Essential summary table
| Topic | Core Idea | Exam Reminder |
|---|---|---|
| Theory | Explains why behaviour happens | Not the same as a fact |
| Hypothesis | Testable prediction | Must be specific |
| IV | Variable manipulated or compared | Comes before the DV logically |
| DV | Outcome measured | Should be measurable |
| Confound | Variable that threatens interpretation | Can invalidate conclusions |
| Reliability | Consistency of a measure | Needed for dependable results |
| Validity | Accuracy of a measure | Needed for meaningful results |
| Experiment | Tests cause and effect | Requires manipulation and control |
| Correlation | Measures association | Does not prove causation |
| Sampling | Selecting participants | Impacts generalisability |
| Ethics | Protecting participants | Essential in all human research |
Final exam strategy
When answering PSY1011 questions, the safest method is to build answers in layers:
- begin with a precise definition,
- follow with explanation,
- add an example,
- include a comparison or limitation,
- end with why it matters.
For theory questions, show how the perspective explains behaviour. For methods questions, show how the design answers the research problem. For ethics questions, show awareness of participant rights and the consequences of poor practice. For variables and measurement, show that definitions and measurement choices determine the quality of the evidence.
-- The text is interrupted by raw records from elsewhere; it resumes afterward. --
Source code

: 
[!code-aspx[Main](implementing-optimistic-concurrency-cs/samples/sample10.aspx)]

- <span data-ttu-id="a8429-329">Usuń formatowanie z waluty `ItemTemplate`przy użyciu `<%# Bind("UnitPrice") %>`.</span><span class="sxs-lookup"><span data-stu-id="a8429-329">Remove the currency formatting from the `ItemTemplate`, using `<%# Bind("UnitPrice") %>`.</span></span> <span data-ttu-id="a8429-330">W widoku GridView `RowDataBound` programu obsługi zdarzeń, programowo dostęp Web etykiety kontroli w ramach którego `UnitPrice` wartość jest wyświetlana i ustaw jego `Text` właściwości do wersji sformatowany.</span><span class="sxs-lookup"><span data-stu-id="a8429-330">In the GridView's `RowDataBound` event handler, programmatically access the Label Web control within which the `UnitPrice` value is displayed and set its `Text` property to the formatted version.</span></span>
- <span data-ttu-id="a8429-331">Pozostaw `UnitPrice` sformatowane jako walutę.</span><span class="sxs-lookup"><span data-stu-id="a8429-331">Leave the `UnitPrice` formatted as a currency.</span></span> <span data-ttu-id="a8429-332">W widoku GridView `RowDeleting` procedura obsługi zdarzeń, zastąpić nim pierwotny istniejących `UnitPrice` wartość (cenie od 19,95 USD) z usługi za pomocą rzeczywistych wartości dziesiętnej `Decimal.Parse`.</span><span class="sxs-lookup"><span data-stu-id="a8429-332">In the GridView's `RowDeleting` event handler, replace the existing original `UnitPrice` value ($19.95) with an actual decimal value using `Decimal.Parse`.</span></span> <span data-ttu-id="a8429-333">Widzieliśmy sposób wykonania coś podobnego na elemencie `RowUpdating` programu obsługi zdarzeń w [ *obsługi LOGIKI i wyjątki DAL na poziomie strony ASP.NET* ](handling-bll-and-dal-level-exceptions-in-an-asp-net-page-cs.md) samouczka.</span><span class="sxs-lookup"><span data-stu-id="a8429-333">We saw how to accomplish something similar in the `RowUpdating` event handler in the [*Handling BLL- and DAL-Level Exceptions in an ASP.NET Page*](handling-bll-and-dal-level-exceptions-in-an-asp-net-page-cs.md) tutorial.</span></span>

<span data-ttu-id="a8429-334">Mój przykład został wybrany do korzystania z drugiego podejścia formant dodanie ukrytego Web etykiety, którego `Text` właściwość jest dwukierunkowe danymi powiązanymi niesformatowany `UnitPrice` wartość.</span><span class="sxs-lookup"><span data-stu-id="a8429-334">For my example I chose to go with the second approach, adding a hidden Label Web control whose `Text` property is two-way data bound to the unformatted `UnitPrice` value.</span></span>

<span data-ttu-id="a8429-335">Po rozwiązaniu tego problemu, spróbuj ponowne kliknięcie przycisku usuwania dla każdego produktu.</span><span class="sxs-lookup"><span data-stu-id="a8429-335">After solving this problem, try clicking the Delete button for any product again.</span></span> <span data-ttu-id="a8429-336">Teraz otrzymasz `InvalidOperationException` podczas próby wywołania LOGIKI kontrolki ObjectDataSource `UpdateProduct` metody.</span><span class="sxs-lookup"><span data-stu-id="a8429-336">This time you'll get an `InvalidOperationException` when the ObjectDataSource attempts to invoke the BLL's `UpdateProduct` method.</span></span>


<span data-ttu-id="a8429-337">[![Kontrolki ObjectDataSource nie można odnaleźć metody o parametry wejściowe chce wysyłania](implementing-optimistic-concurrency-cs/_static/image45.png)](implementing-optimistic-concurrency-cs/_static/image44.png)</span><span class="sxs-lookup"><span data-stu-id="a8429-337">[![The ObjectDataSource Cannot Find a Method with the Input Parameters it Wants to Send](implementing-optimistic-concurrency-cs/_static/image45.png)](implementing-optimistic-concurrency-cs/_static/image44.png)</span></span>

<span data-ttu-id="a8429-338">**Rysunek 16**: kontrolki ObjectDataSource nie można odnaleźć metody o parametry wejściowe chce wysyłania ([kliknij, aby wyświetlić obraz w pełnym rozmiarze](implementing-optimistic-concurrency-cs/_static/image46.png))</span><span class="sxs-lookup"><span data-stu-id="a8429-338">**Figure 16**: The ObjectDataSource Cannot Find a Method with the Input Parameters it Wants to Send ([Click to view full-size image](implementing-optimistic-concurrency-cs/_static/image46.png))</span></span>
The most effective psychology students do not simply memorise isolated terms. They see research methods and theory as a single system: theory generates questions, methods test them, ethics constrain them, and careful measurement makes the results meaningful. That is the central intellectual structure of PSY1011 Psychology 1A, and mastering it provides a strong foundation for later modules in psychological science and practice.